Courses: Sketches on Courses
The courses listed below are a snapshot of some of the different classes offered in the department. A course website and syllabus is given for each.
An introduction to some of the exciting new developments in astrophysics.
Astronomy 152 - Freshman Seminar in Astrophysics
This half-credit seminar introduces beginning physical science students to some of the exciting new developments in astrophysics. Topics include black holes, quasars, neutron stars, supernovae, dark matter, the Big Bang, and Einstein's relativity theories. The overall theoretical understanding of many of these topics can be expressed in terms of fundamental physics at the level of an introductory course (e.g., Phys 105-6). Students create simple models of these astrophysical phenomena both in the context of bi-weekly assignments and in every other week, 3-hour evening workshops. To prevent getting bogged down in detailed mathematical calculations, only rough (order-of-magnitude) approximations are the fare. Even so, the student will gain a fundamental understanding of some of nature's most fascinating phenomena.
Focuses on a global view of the Milky Way as a galaxy and on untangling its formation history.
Astronomy 333 - Modern Galactic Astronomy
This research-driven class focuses on a global view of the Milky Way as a galaxy and on untangling its formation history. Although just one galaxy of billions in the Universe, the singular detail with which the Milky Way can be studied makes it the necessary stepping stone to interpret and understand observations of galaxies throughout the Universe. After students investigate and apply several modern approaches to mapping our Galaxy, we question whether the picture painted by the panoply of existing Milky Way observations makes sense within the current paradigm of structure formation in the Universe. This field lies at the intersection of stellar astronomy, extragalactic astronomy, and cosmology - making Astronomy 333 an appropriate course for upper-level physics/astro students with a range of interests.
introduces technologies important to modern medicine, and the basic physical and physiological principles which underlie them.

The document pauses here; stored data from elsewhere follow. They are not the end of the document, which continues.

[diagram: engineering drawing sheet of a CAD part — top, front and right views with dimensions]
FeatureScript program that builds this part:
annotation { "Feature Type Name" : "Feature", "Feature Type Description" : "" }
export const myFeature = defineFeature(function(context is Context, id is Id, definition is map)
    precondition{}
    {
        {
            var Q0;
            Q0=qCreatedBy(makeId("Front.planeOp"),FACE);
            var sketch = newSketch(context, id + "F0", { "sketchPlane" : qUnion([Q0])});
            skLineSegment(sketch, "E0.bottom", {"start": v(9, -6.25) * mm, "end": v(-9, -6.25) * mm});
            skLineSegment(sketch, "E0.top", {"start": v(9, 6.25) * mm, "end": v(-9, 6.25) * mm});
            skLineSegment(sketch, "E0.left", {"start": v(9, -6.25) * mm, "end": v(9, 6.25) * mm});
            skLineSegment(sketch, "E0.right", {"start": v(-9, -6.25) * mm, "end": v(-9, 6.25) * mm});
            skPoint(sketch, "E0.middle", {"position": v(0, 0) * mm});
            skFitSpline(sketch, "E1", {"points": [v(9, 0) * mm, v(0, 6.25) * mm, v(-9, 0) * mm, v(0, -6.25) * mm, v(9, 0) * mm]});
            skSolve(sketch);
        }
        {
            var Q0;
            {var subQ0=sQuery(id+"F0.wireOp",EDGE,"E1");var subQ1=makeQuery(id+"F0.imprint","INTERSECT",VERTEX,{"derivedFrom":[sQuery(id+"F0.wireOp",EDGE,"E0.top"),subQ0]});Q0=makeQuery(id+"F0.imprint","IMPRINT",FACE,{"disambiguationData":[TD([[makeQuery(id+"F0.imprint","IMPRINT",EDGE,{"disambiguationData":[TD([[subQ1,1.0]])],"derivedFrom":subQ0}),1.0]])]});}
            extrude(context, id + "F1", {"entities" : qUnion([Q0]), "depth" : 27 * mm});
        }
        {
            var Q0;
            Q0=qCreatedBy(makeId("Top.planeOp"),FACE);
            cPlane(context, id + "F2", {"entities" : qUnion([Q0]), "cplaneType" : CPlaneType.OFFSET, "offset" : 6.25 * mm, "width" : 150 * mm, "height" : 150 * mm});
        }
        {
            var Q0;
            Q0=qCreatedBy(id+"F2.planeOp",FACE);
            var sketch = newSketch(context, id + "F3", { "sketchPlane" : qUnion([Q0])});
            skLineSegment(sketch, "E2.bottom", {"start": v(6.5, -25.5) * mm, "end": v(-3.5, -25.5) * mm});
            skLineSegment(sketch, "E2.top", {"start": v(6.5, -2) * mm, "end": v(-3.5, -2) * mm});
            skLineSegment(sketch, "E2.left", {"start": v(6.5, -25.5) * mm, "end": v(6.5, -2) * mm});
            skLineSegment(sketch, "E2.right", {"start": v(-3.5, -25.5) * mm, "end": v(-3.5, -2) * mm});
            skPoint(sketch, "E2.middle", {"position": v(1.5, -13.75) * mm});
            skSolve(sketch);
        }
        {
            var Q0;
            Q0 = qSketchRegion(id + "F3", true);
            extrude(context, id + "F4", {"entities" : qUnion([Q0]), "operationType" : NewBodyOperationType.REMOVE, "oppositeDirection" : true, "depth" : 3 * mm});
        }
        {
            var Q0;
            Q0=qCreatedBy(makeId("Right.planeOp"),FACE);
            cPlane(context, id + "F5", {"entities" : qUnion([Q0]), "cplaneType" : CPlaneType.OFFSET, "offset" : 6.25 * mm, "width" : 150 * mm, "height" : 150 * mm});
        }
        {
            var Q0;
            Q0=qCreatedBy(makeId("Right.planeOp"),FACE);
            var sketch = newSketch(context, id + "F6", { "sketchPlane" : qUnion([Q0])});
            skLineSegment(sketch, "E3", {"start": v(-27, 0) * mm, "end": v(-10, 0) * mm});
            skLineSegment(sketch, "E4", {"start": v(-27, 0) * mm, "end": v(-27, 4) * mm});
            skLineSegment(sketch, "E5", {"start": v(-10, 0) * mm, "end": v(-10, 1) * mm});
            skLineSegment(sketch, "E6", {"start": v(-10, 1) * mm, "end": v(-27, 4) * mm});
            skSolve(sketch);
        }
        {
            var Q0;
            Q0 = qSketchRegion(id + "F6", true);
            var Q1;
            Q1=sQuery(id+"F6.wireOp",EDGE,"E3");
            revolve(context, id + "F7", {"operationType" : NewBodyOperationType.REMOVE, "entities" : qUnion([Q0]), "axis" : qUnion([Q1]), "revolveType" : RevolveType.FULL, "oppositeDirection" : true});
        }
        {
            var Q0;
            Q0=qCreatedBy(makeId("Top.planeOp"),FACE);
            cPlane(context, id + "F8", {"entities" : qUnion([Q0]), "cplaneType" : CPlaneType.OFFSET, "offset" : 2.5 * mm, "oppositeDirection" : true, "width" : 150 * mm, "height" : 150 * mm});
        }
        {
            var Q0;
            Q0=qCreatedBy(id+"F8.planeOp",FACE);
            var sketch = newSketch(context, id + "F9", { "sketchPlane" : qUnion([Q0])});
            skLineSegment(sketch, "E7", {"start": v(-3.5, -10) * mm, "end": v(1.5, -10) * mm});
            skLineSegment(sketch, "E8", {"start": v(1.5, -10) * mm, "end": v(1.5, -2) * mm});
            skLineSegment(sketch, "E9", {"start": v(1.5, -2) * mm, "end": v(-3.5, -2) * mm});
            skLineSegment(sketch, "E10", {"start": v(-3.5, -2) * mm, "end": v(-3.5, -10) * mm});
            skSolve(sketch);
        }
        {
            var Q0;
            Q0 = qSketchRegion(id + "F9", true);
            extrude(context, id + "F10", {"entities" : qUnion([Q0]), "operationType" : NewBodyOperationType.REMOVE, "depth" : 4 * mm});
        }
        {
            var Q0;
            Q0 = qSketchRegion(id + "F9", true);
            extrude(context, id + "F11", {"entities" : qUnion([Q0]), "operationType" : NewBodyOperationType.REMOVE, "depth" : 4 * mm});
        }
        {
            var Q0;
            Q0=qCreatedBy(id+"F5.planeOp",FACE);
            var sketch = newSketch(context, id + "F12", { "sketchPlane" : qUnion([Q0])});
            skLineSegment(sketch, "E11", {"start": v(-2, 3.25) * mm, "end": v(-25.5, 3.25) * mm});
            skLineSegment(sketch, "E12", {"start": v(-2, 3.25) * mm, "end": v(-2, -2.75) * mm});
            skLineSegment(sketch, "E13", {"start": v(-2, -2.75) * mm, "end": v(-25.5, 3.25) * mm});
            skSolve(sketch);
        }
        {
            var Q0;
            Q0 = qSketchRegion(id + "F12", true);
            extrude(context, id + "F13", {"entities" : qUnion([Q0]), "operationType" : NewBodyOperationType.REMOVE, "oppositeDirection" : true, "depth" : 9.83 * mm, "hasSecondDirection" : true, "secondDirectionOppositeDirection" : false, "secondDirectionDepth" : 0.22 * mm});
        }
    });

Physics 108 - Physics in Modern Medicine
This course introduces the nonscientist to technologies important to modern medicine, and the basic physical and physiological principles which underlie them. Readings in a text prepared especially for this course by the instructor, Introduction to Physics in Modern Medicine, the popular scientific literature, and medical texts will treat both the scientific basis and societal implications of laparoscopic surgery, laser surgery, photodynamic therapy, ultrasound imaging, x-ray and radionuclide imaging, computer tomography (CAT or CT scans), positron emission tomography (PET scans), radiation therapy and magnetic resonance imaging (MRI). Specific medical applications discussed will include (but are not limited to): colon cancer screening, arthroscopic knee surgery, laser eye surgery, dermatological laser surgery, obstetrical ultrasound, cardiovascular ultrasound, mammography, osteoporosis screening, cancer radiation therapy, and applications of PET and MRI brain scans in neuroscience.
This course consists of seven quantum physics labs that introduce students to modern experimental techniques.
Physics 212 - Laboratory in Quantum Physics
This sophomore-level course consists of seven quantum physics labs that introduce students to modern experimental techniques (laser spectroscopy, particle physics techniques, scanning tunneling microscopy, electron spin, superconductivity and electron diffraction) while connecting to topics from our sophomore-level Introductory Quantum Mechanics lecture course (Physics 214). In a typical semester, we have about five to six pairs of students working in our dedicated intermediate laboratory facility on project labs that last for two weeks. Students learn scientific communication skill as they give oral reports on their labs and prepare written reports in the form of scientific journal articles.
Computational physics enables us to treat problems by a combination of brute force calculation and sophisticated algorithmic techniques.
Physics 304 - Computational Physics
Physical theories such as Newtonian mechanics, Maxwell's equations and quantum mechanics give us simple descriptions of physical phenomena. Much of the undergraduate syllabus treats powerful analytical tools for the solution of the equations derived from the relevant physical law. Such solutions enable physicists to move from a general formalism to the description of specific situations and phenomena, and enable comparison with experiment. Frequently, however, the calculation of the behavior of specific physical systems is out of the reach of pencil and paper calculation. Computational physics enables us to treat such situations by a combination of brute force calculation and sophisticated algorithmic techniques. The first seven weeks of the course will be devoted to lectures and exercises covering several aspects of computational physics. The course will begin by considering effects in Newtonian mechanics which are usually neglected, including air resistance in projectile motion and nonlinear and chaotic behavior of mechanical systems. We will learn how to use numerical simulation to study such effects. We will then turn to the numerical treatment of fields in physics, and consider the numerical solution of Poisson's equation. This enables the solution of problems in electromagnetism which possess insufficient symmetry for analytical treatment. The last portion of the lecture section of the course will move from deterministic algorithms to stochastic algorithms, and we shall consider the numerical treatment of systems in statistical mechanics using Monte Carlo techniques.